Analysis

EUR/JPY: Sellers’ domination continues

EUR/JPY, after having a rejection at the triple top, has been heading towards the South on the daily chart. The chart suggests that there is enough room for the price to continue its bearish journey. Moreover, yesterday’s candle came out as a bullish inside bar. Thus, if today’s candle comes out as a bearish engulfing candle, the sellers may keep going short on the pair and drive the price towards the next level of support. Two major intraday charts are bearish biased as well. Let us have a look at those three charts.

 

Chart 1 EUR/JPY Daily Chart

The chart shows that the price after producing a bearish engulfing candle at the level of 122.700 has produced three bearish candles. The price had its rejection at a strong resistance zone since it had rejection twice earlier. The price may find its next support at the level of 120.125. This allows the sellers to have enough space to ride on the potential bearish wave. The day before yesterday’s daily candle came out as a strong bearish candle followed by a bullish inside bar. Thus, if today’s candle closes below yesterday’s lowest low, the sellers may go short on the pair aggressively.

 

Chart 2 EUR/JPY H4 Chart

The chart shows that it made a breakout at the level of 121.730 and traded for one more candle.
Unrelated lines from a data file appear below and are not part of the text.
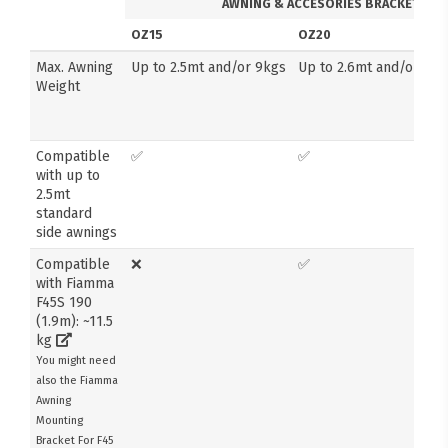
AWNING & ACCESORIES BRACKETS
OZ15
OZ20
Max. Awning
Up to 2.5mt and/or 9kgs
Up to 2.6mt and/or 14k
Weight
Compatible
✅
✅
with up to
2.5mt
standard
side awnings
Compatible
❌
✅
with Fiamma
F45S 190
(1.9m): ~11.5
kg
You might need
also the Fiamma
Awning
Mounting
Bracket For F45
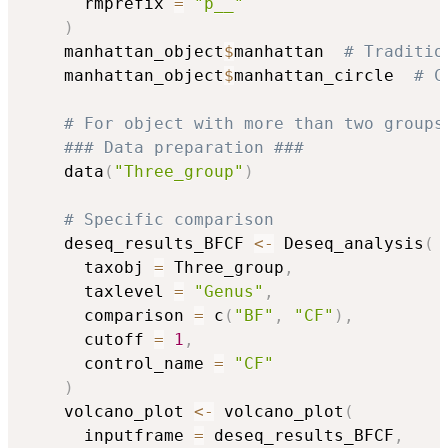
      rmprefix 
=
"p__"
)
    manhattan_object
$
manhattan  
# Traditio
    manhattan_object
$
manhattan_circle  
# C
# For object with more than two groups
### Data preparation ###
    data
(
"Three_group"
)
# Specific comparison
    deseq_results_BFCF 
<-
 Deseq_analysis
(
      taxobj 
=
 Three_group
,
      taxlevel 
=
"Genus"
,
      comparison 
=
 c
(
"BF"
,
"CF"
)
,
      cutoff 
=
1
,
      control_name 
=
"CF"
)
    volcano_plot 
<-
 volcano_plot
(
      inputframe 
=
 deseq_results_BFCF
,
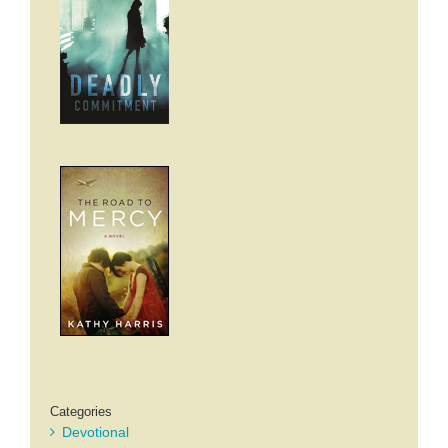
Categories
Devotional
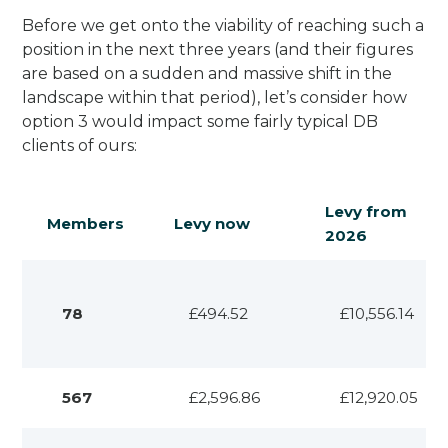
Before we get onto the viability of reaching such a
position in the next three years (and their figures
are based on a sudden and massive shift in the
landscape within that period), let’s consider how
option 3 would impact some fairly typical DB
clients of ours:
Levy from
Members
Levy now
2026
78
£494.52
£10,556.14
567
£2,596.86
£12,920.05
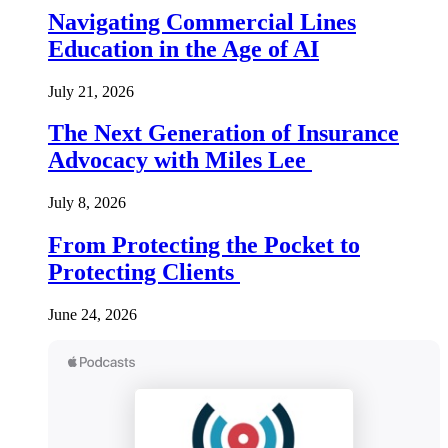
Navigating Commercial Lines
Education in the Age of AI
July 21, 2026
The Next Generation of Insurance
Advocacy with Miles Lee
July 8, 2026
From Protecting the Pocket to
Protecting Clients
June 24, 2026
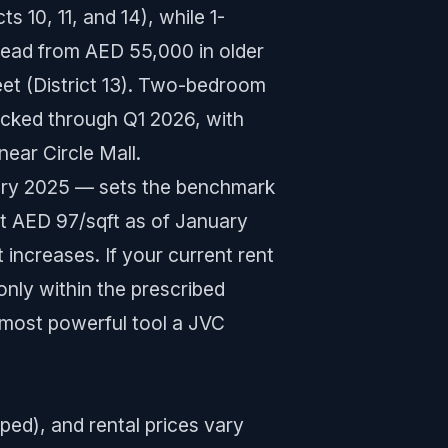
ts 10, 11, and 14), while 1-
read from AED 55,000 in older
eet (District 13). Two-bedroom
acked through Q1 2026, with
ar Circle Mall.
ary 2025 — sets the benchmark
at AED 97/sqft as of January
 increases. If your current rent
nly within the prescribed
 most powerful tool a JVC
ped), and rental prices vary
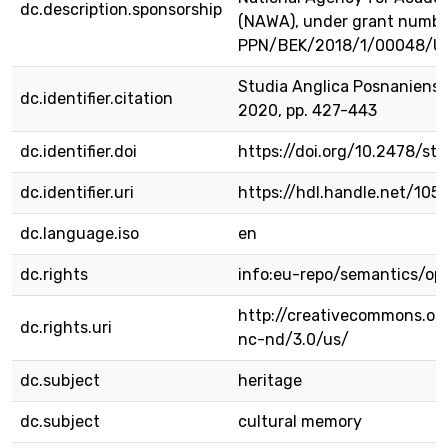
dc.description.sponsorship
(NAWA), under grant numbe
PPN/BEK/2018/1/00048/U
Studia Anglica Posnaniensia
dc.identifier.citation
2020, pp. 427-443
dc.identifier.doi
https://doi.org/10.2478/s
dc.identifier.uri
https://hdl.handle.net/105
dc.language.iso
en
dc.rights
info:eu-repo/semantics/o
http://creativecommons.or
dc.rights.uri
nc-nd/3.0/us/
dc.subject
heritage
dc.subject
cultural memory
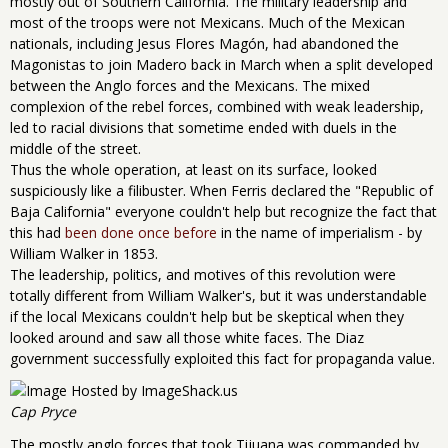
mostly out of Southern California. The military leadership and
most of the troops were not Mexicans. Much of the Mexican
nationals, including Jesus Flores Magón, had abandoned the
Magonistas to join Madero back in March when a split developed
between the Anglo forces and the Mexicans. The mixed
complexion of the rebel forces, combined with weak leadership,
led to racial divisions that sometime ended with duels in the
middle of the street.
Thus the whole operation, at least on its surface, looked
suspiciously like a filibuster. When Ferris declared the "Republic of
Baja California" everyone couldn't help but recognize the fact that
this had
been done once before
in the name of imperialism - by
William Walker in 1853.
The leadership, politics, and motives of this revolution were
totally different from William Walker's, but it was understandable
if the local Mexicans couldn't help but be skeptical when they
looked around and saw all those white faces. The Diaz
government successfully exploited this fact for propaganda value.
Cap Pryce
The mostly anglo forces that took Tijuana was commanded by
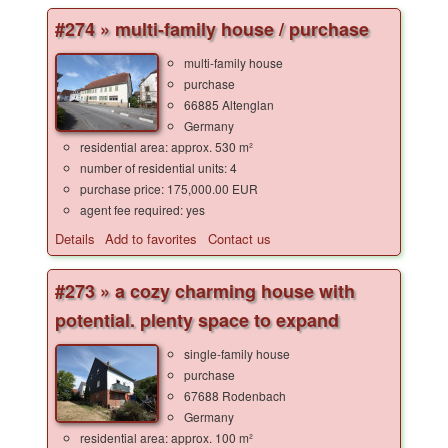
#274 » multi-family house / purchase
multi-family house
purchase
66885 Altenglan
Germany
residential area: approx. 530 m²
number of residential units: 4
purchase price: 175,000.00 EUR
agent fee required: yes
Details
Add to favorites
Contact us
#273 » a cozy charming house with
potential. plenty space to expand
single-family house
purchase
67688 Rodenbach
Germany
residential area: approx. 100 m²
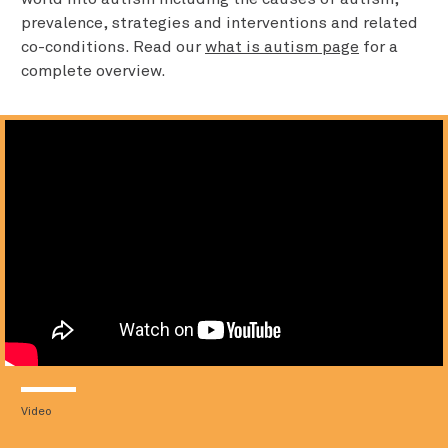
prevalence, strategies and interventions and related
co-conditions. Read our
what is autism page
for a
complete overview.
Video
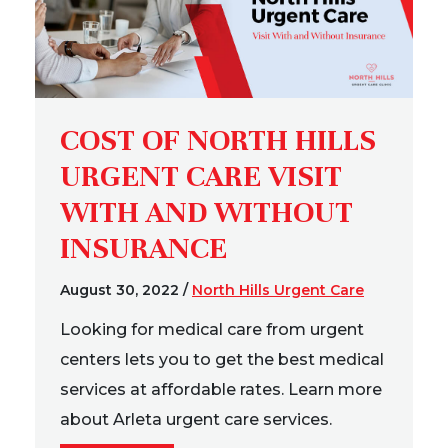
COST OF NORTH HILLS
URGENT CARE VISIT
WITH AND WITHOUT
INSURANCE
August 30, 2022
/
North Hills Urgent Care
Looking for medical care from urgent
centers lets you to get the best medical
services at affordable rates. Learn more
about Arleta urgent care services.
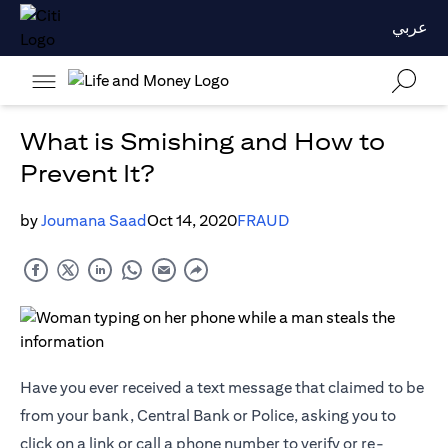
عربي
What is Smishing and How to
Prevent It?
by
Joumana Saad
Oct 14, 2020
FRAUD
Have you ever received a text message that claimed to be
from your bank, Central Bank or Police, asking you to
click on a link or call a phone number to verify or re-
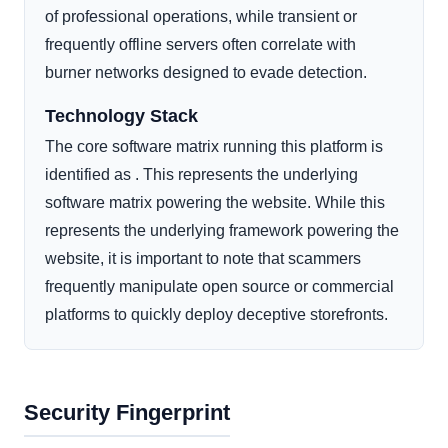
of professional operations, while transient or
frequently offline servers often correlate with
burner networks designed to evade detection.
Technology Stack
The core software matrix running this platform is
identified as . This represents the underlying
software matrix powering the website. While this
represents the underlying framework powering the
website, it is important to note that scammers
frequently manipulate open source or commercial
platforms to quickly deploy deceptive storefronts.
Security Fingerprint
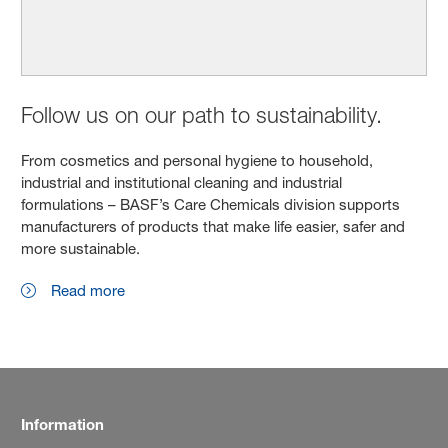
Follow us on our path to sustainability.
From cosmetics and personal hygiene to household,
industrial and institutional cleaning and industrial
formulations – BASF’s Care Chemicals division supports
manufacturers of products that make life easier, safer and
more sustainable.
Read more
Information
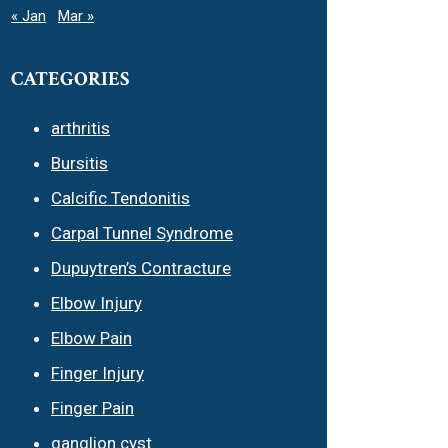
« Jan
Mar »
CATEGORIES
arthritis
Bursitis
Calcific Tendonitis
Carpal Tunnel Syndrome
Dupuytren’s Contracture
Elbow Injury
Elbow Pain
Finger Injury
Finger Pain
ganglion cyst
This is an ideal chart for the sellers to go short on the pair. The price may head towards the level of 120.500 without having that many pauses. On the other hand, if it consolidates, it may find its resistance at the level of 121.730. The sellers are to wait for a bearish reversal candle to go short below the level of 121.300.

 

Chart 3 EUR/JPY H1 Chart

The chart shows that the price has been on consolidation after being bearish. The level of 121.570 may work as the level of resistance. As of writing, the last candle has been bearish. If it ends up being a bearish candle, the sellers may go short below the level of 121.350. The price may find its next resistance at the level of 121.000.

The daily, the H4, as well as the H1 chart, look very good for the sellers. Among them, the H4 chart looks more bearish than the other two. The H1 chart may get bearish anytime soon. Thus, it may be another bearish day. The daily traders are to keep an eye on the pair, whether the candle closes below the level of resistance having a tiny lower shadow.